Time to "spring forward" in some countries - and on the second Sunday in March, most of the United States will lose an hour of sleep.
Daylight saving time (DST) begins on Sunday at 2 a.m. and has been an accepted practice in the U.S. since World War I, according to The Washington Post, but the reason why is often misconstrued.
Here are a few commonly believed myths about DST.
1. It's for the farmers. They need to get up earlier and have more time to harvest their crops.
When American school children sleepily ask why the clocks changed and they had to get out of bed earlier, they are often told the farmers are to blame.
"That's the complete inverse of what's true," said Michael Downing, professor at Tufts University and author of "Spring Forward: The Annual Madness of Daylight Saving Time," according to National Geographic. "The farmers were the only organized lobby against daylight saving in the history of the country.
"The farmers were the reason we never had a peacetime daylight saving time until 1966," Downing explained. "They had a powerful lobby and were against it vociferously." One less hour means one less hour to haul the harvest to market.
Turns out, the cows aren't big fans of it either.
"It can be a challenge," said Greg Perry, co-owner of Perrydell Farm in York Township, Pa, according to York Daily Record. "If you change anything, like the time of milking, the cows can recognize it. It takes a little time for them to get used to it."
2. OK, we apologize to the farmers. It must be because we save energy, right? We get up and use more sunlight hours.
"An annual rite of spring, daylight saving time is also a matter of energy conservation. By having a little more natural daylight at our disposal, we can help keep daily energy costs down for families and businesses," Rep. Fred Upton (R-Mich.) said in a 2013 press release.
"This has been a winter full of snowstorms and long, dreary days," Upton continued. "Daylight Saving Time coming earlier helps clear away the winter blues a little earlier, and happens to save some energy and money along the way. Government analysis has proven that extra sunshine provides more than just smiles. Daylight Saving Time saves consumers money and also curbs the nation's energy consumption, which means lower energy bills, less pollution, and more reasons to enjoy the outdoors."
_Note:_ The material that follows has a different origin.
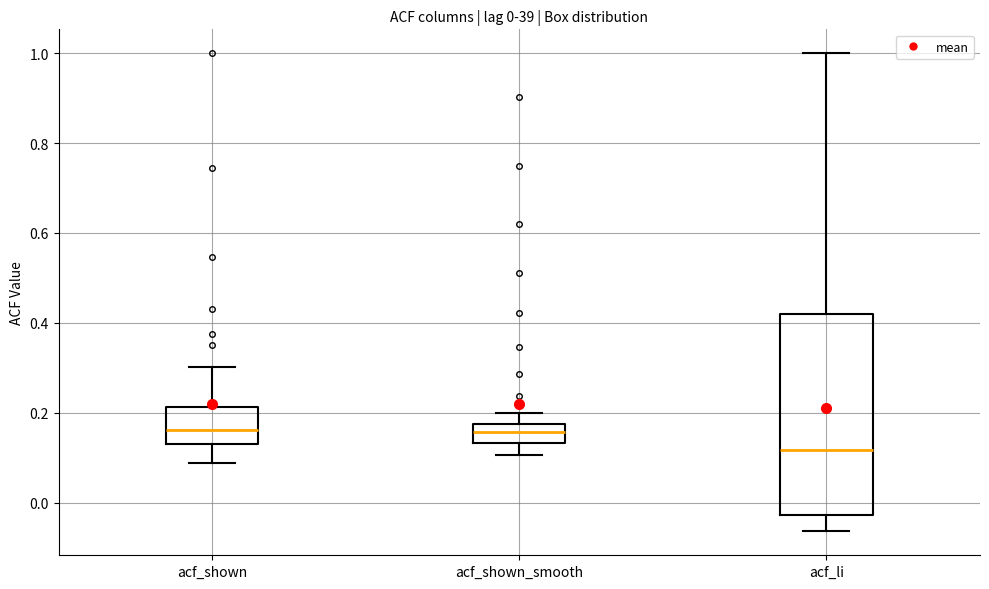

Comparing the boxes themselves (not the whiskers), which one is the tallest?

acf_li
According to The Atlantic, the smiles turned to scowls when Californians saw their electric bills after a study was conducted by the California Energy Commission. "Formally, weather- and lighting-corrected savings from DST were estimated at 0.18 percent," the study found.
A study conducted in Indiana in 2006 found that DST actually increased energy use, most likely due to an increase in air conditioner use, according to the Wall Street Journal.
3. The extra daylight makes us healthier and happier.
Sure, we all need a vitamin D boost, but the disruption in our sleep cycles can do harm that popping a vitamin supplement can't fix.
"The Monday and Tuesday after moving the clocks ahead one hour in March is associated with a 10 percent increase in the risk of having a heart attack," University of Alabama at Birmingham Associate Professor Martin Young said, according to university news. "The opposite is true when falling back in October. This risk decreases by about 10 percent."
People who suffer from mental health issues are greatly affected by the change. According to a 2008 study published in Sleep and Biological Rhythms, male suicide rates in Australia increased during the weeks following the clock change.
The time shift can even trigger cluster headaches.
"These attacks, which occur every day, occur for six to eight weeks and then go away in a cluster cycle," said Dr. Stewart Tepper, headache pain specialist of Cleveland Clinic, according to Everyday Health. "They cluster, that's why it's called cluster, and it looks like you can actually trigger a cycle by switching the time with daylight savings time."
Workplace accidents also increase due to employee sleepiness. A 2009 study published in the Journal of Applied Psychology noted a 6 percent spike in mining injuries on the Monday following the time change.
4. DST is good for business.
Researchers have found that DST increases Monday morning "cyberloafing" - goofing off on the internet instead of getting work done. For every hour of interrupted sleep, study participants cyberloafed for 20 percent of the time allotted to complete a task, according to a 2012 study. Study authors wrote, "We also demonstrate that the shift to Daylight Saving Time (DST) results in a dramatic increase in cyberloafing behavior at the national level."